Pelo fato de esses tipos de registros terem sido misteriosamente apagados da memória (acredito que por falha genética), as pessoas passam a se ignorar, pura e simplesmente, na melhor das hipóteses. Para aquela pessoa que um dia foi dedicado * infinitos mil beijos sem fim*, agora não resta nem um mísero “oi”, nem um macambúzio “como vai você?”, nem um semi suspiro que denote um menor sinal de preocupação para com o estado do (a) “ex”, como já diriam até : ex bom é ex morto. Só que tem um problema: a probabilidade de todo mundo já ter namorado alguém um dia é grande, isso leva a conclusão que todo mundo tem grandes chances de ser um ex também. Logo, pelo pensamento ex bom é ex morto, não haveria mais espécie humana.

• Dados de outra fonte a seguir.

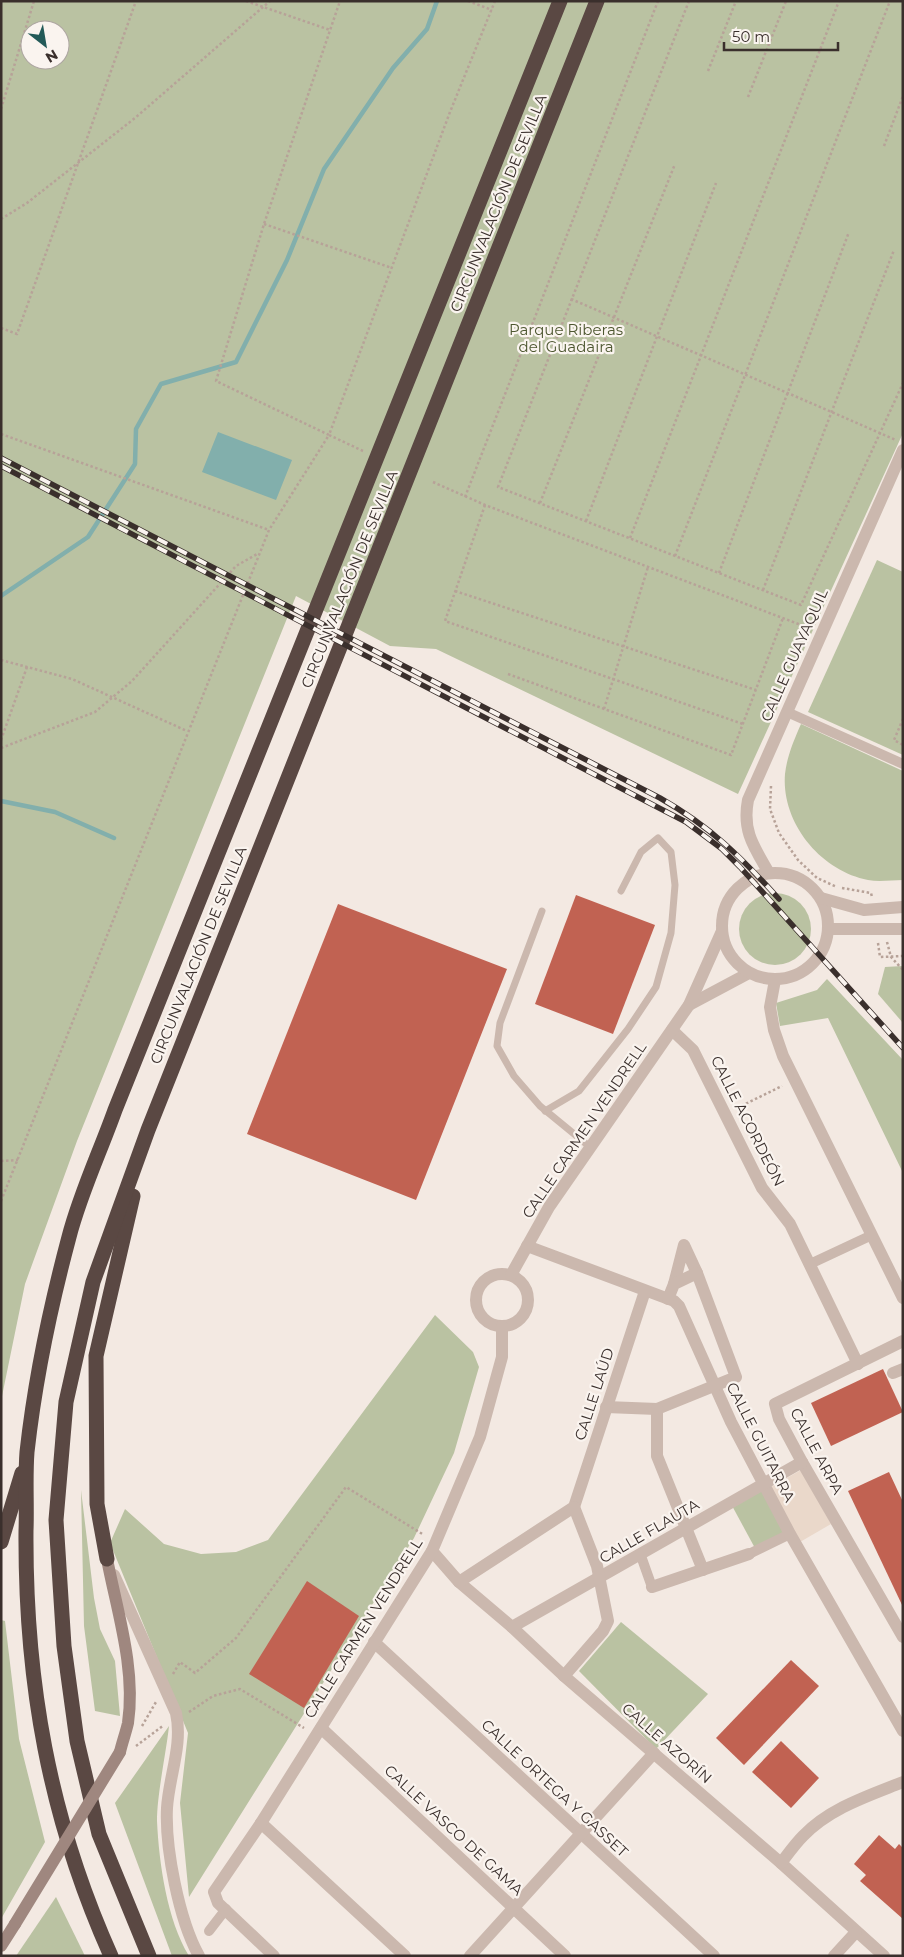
<svg xmlns="http://www.w3.org/2000/svg" width="904" height="1957" font-family="Montserrat,sans-serif">
<rect width="100%" height="100%" fill="#f3e9e2"/>
<g fill="#bac2a2" fill-rule="evenodd">
<path d="M1,1h902v432l-165,361 -302,-145 -46,-3 -94,-50 -219,545 -52,143 -24,117zM30,30h30v30h-30z"/>
<path d="M877,560l26,12v183l-95,-43z"/>
<path d="M801,724l102,47v109c-11,0 -24,2 -35,0 -47,-9 -87,-57 -83,-106 2,-18 9,-34 16,-50z"/>
<circle cx="775" cy="929" r="36"/>
<path d="M903,966v57l-25,-29 7,-27z"/>
<path d="M827,979l76,81v113l-75,-155 -48,8 -4,-23 41,-13z"/>
<path d="M435,1315l38,37 6,15 -25,86 -40,85 -225,359 -9,-94 8,-70 -78,-190 15,-34 39,35 37,10 35,-2 32,-12z"/>
<path d="M764,1484l26,50 -34,16 -26,-48z"/>
<path d="M81,1490l13,108 6,31 15,32 5,55 -25,-5 -11,-85z"/>
<path d="M1,1620l4,1 14,118 26,103 -44,77z"/>
<path d="M621,1622l87,72 -52,55 -77,-78z"/>
<path d="M169,1726c-3,28 -12,68 -12,95 2,42 10,99 32,135h-17l-57,-153z"/>
<path d="M56,1897l29,59h-69z"/>
</g>
<path fill="#ead8ca" d="M801,1470l30,54 -31,18 -29,-55z"/>
<path fill="#82afac" d="M218,432l74,28 -16,40 -74,-28z"/>
<g fill="none" stroke-linecap="round" stroke-linejoin="round">
<g stroke="#82afac" stroke-width="4.5">
<path d="M1,596l87,-59 47,-73 1,-35 25,-45 75,-22 51,-102 37,-91 69,-101 34,-39 10,-28"/>
<path d="M1,801l54,11 59,26"/>
</g>
</g>
<g fill="#c16252">
<path d="M576,895l79,30 -42,109 -78,-30z"/>
<path d="M338,904l169,65 -91,231 -169,-66z"/>
<path d="M883,1369l20,43 -72,34 -20,-43z"/>
<path d="M889,1472l14,30v105l-55,-116z"/>
<path d="M307,1581l52,35 -55,92 -55,-34z"/>
<path d="M791,1660l28,26 -75,79 -28,-27z"/>
<path d="M781,1741l38,37 -28,30 -39,-36z"/>
<path d="M879,1835l16,14 4,-5 4,4v71l-43,-38 6,-6 -12,-11z"/>
</g>
<g fill="none" stroke-linecap="round" stroke-linejoin="round">
<g stroke="#b7a298" stroke-width="2.5" stroke-dasharray="2.5 2.5" stroke-linecap="butt">
<path d="M246,1l84,29"/>
<path d="M468,1l24,9"/>
<path d="M689,1l-191,486 303,118 102,-222"/>
<path d="M708,71l28,-70"/>
<path d="M748,97l38,-96"/>
<path d="M1,109l33,-108"/>
<path d="M884,146l19,-50"/>
<path d="M1,219l26,-16 108,-85 135,-117"/>
<path d="M264,224l128,44"/>
<path d="M571,299l325,141"/>
<path d="M1,328l16,6 119,-333"/>
<path d="M1,434l268,96"/>
<path d="M363,451l-34,-16 121,-323 45,-111"/>
<path d="M433,482l52,23 324,123"/>
<path d="M465,497l193,-496"/>
<path d="M540,503l135,-339"/>
<path d="M485,505l-40,116 298,103"/>
<path d="M586,521l130,-338"/>
<path d="M630,538l209,-537"/>
<path d="M675,556l215,-555"/>
<path d="M719,573l130,-341"/>
<path d="M763,590l131,-340"/>
<path d="M455,591l301,99"/>
<path d="M1,660l71,19 115,52"/>
<path d="M508,674l223,81 52,-137"/>
<path d="M604,709l44,-142"/>
<path d="M903,719l-9,21 9,5"/>
<path d="M1,740l26,-73"/>
<path d="M1,748l94,-36 37,-31 104,-115 21,-12"/>
<path d="M771,786l-1,23 9,24 19,27 19,18 20,9"/>
<path d="M842,888l29,5 1,4"/>
<path d="M887,942l4,15 12,13"/>
<path d="M878,943l2,14 23,-1"/>
<path d="M737,1108l45,-22"/>
<path d="M1,1161l17,-1"/>
<path d="M1,1201l268,-671 60,-95 -113,-54 48,-157 76,-223"/>
<path d="M173,1674l7,-12 15,11 41,-35 110,-151 78,48"/>
<path d="M189,1712l24,-16 27,-7 64,39"/>
<path d="M142,1726l14,-24"/>
<path d="M136,1746l28,-21"/>
</g>
<g stroke="#cbb8ae" stroke-width="7">
<path d="M542,911l-42,112 -3,23 17,30 26,30 50,41"/>
<path d="M545,1111l34,-20 49,-62 28,-42 15,-54 4,-48 -4,-33 -13,-14 -17,14 -20,39"/>
</g>
<g stroke="#cbb8ae" stroke-width="10">
<path d="M787,712l116,52"/>
<path d="M810,1264l62,-29"/>
<path d="M749,1554l41,-20"/>
<path d="M641,1556l11,31"/>
<path d="M209,1931l17,-22"/>
</g>
<g stroke="#cbb8ae" stroke-width="12">
<path d="M769,873c-15,-26 -27,-42 -21,-73l155,-350"/>
<path d="M775,980l-5,27 4,23 9,26 120,242"/>
<path d="M689,1005l60,-32"/>
<path d="M672,1030l21,20 69,138 28,36 68,140"/>
<path d="M527,1246l147,55 5,5 52,116 59,112 113,197"/>
<circle cx="502" cy="1300" r="26"/>
<path d="M511,1275l38,-68 140,-202 33,-74"/>
<path d="M674,1284l10,-39 13,28"/>
<path d="M903,1341l-128,63 4,15 23,43 101,175"/>
<path d="M893,1373l10,-4"/>
<path d="M606,1407l51,2 79,-32 -39,-104 -23,11 -6,15"/>
<path d="M657,1409v47l46,114"/>
<path d="M432,1551l27,31 53,45 52,49 217,187 103,93"/>
<path d="M114,1575l62,138c7,32 -7,63 -9,95 -2,40 12,112 32,148"/>
<path d="M459,1582l115,-75 71,-216"/>
<path d="M652,1587l97,-33"/>
<path d="M512,1627l290,-165"/>
<path d="M374,1642l340,314"/>
<path d="M564,1676l39,-45 5,-10 -11,-55 -23,-59"/>
<path d="M321,1728l244,228"/>
<path d="M261,1823l144,133"/>
<path d="M781,1863c7,-9 14,-19 22,-27 27,-28 65,-40 100,-54"/>
<path d="M274,1956l-56,-53 -4,-11 47,-69 171,-272 48,-114 22,-80v-31"/>
<path d="M470,1956l184,-203"/>
<path d="M834,1956l22,-24"/>
</g>
<g stroke="#cbb8ae" stroke-width="12">
<circle cx="775" cy="926" r="53"/>
<path d="M821,898l43,12 39,-3"/>
<path d="M829,929h74"/>
</g>
<g stroke="#9f877f" stroke-width="12">
<path d="M107,1559c10,52 29,110 21,164 -2,9 -6,20 -8,29"/>
<path d="M1,1946l14,-22"/>
</g>
<g stroke="#5a4843" stroke-width="15">
<path d="M1,1542l21,-69"/>
<path d="M107,1559l-10,-55 -1,-148 37,-160"/>
<path d="M111,1956c-62,-138 -86,-275 -85,-425 1,-26 -1,-53 1,-79 8,-72 23,-144 42,-215 11,-43 31,-85 46,-127l445,-1109"/>
<path d="M149,1956l-50,-122 -22,-93 -13,-95 -8,-126 10,-118 27,-120 55,-152 449,-1129"/>
</g>
<defs>
<g id="rail">
<path d="M1,458l659,340c51,29 80,58 119,101"/>
<path d="M1,466l685,356 36,27 18,18 163,181"/>
</g>
</defs>
<use href="#rail" stroke="#3a2f2c" stroke-width="5.5"/>
<use href="#rail" stroke="#faf4ef" stroke-width="4" stroke-dasharray="11" stroke-linecap="butt"/>
<path stroke="#9f877f" stroke-width="12" d="M15,1924l105,-172"/>
</g>
<g text-anchor="middle" dominant-baseline="central" stroke-width="4.5" stroke-linejoin="round" paint-order="stroke">
<g font-size="15" fill="#3a2f2c" stroke="#faf4ef">
<text transform="translate(498 203) rotate(-68)">CIRCUNVALACIÓN DE SEVILLA</text>
<text transform="translate(349 579) rotate(-68)">CIRCUNVALACIÓN DE SEVILLA</text>
<text transform="translate(794 655) rotate(-66)">CALLE GUAYAQUIL</text>
<text transform="translate(198 955) rotate(-68)">CIRCUNVALACIÓN DE SEVILLA</text>
<text transform="translate(748 1121) rotate(63)">CALLE ACORDEÓN</text>
<text transform="translate(584 1130) rotate(-56)">CALLE CARMEN VENDRELL</text>
<text transform="translate(594 1394) rotate(-72)">CALLE LAÚD</text>
<text transform="translate(761 1442) rotate(63)">CALLE GUITARRA</text>
<text transform="translate(817 1451) rotate(62)">CALLE ARPA</text>
<text transform="translate(649 1531) rotate(-30)">CALLE FLAUTA</text>
<text transform="translate(363 1628) rotate(-58)">CALLE CARMEN VENDRELL</text>
<text transform="translate(667 1743) rotate(41)">CALLE AZORÍN</text>
<text transform="translate(555 1788) rotate(43)">CALLE ORTEGA Y GASSET</text>
<text transform="translate(454 1830) rotate(43)">CALLE VASCO DE GAMA</text>
</g>
<g font-size="15" fill="#4d5730" stroke="#faf4ef">
<text x="566" y="329">Parque Riberas<tspan x="566" dy="17">del Guadaira</tspan></text>
</g>
</g>
<rect width="904" height="1957" fill="none" stroke="#3a2f2c" stroke-width="5"/>
<g transform="translate(45 45) rotate(149)"><circle r="24" fill="#faf4ef" stroke="#ada5a1"/>
<path d="M0-4L9 19L0 12L-9 19Z" fill="#235a58"/>
<text y="-8" font-size="14" font-weight="bold" text-anchor="middle" fill="#3a2f2c">N</text>
</g>
<path d="M724 42v8h114v-8" fill="none" stroke="#3a2f2c" stroke-width="2.5"/>
<text x="732" y="42" font-size="15" fill="#3a2f2c" stroke="#faf4ef" stroke-width="4" paint-order="stroke">50 m</text>
</svg>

Bom, o que quero dizer com essa baboseira toda? Poucas coisas são tão contraditórias do que simplesmente se ignorar (ou até torcer contra) a existência de uma pessoa que um dia viu você fazer xixi de porta aberta, viu você chorar nos filmes mais podres, riu das suas piadas mais horríveis e amou-te em seus menores detalhes, que seja naquela unha torta ou naquele sorriso secreto. Certas escrotices são simplesmente deprimentes.

E em pensar que existem uma grande chance de você ser odiado pelo seu provável futuro ex (ou atual namorado) ou simplesmente ter que pensar duas antes no fato de parar na faixa de pedestre ou não quando seu (sua) ex (ou antigo namorado) estiver atravessando, mas faz reconsiderar a validade da ação de namorar. Tudo bem, ninguém namora pensando em terminar (eu acho), mas para todos os casos, é bom ter a consciência que aquele (a) que divide agora contigo os seus momentos mais íntimos é uma pessoa e que se vierem a terminar um dia, esse ser continuará a ser uma pessoa (que um dia você provavelmente amou por demais), não importando que tipos de sacanagem ele (ela) aprontou, que tipos de merdas ele (ela) fez. No momento em que conviveram, houve trocas de personalidades, de pensamentos, de desejos, de sonhos. Respeitar, considerar o seu (ex) não é muito além do que respeitar você mesmo, em partes, na outra pessoa.

Salvo as exceções que são escrotas por natureza, acredito que as pessoas podem se respeitar e quem sabe até a se gostar minimamente, como colegas, que um dia foram amantes.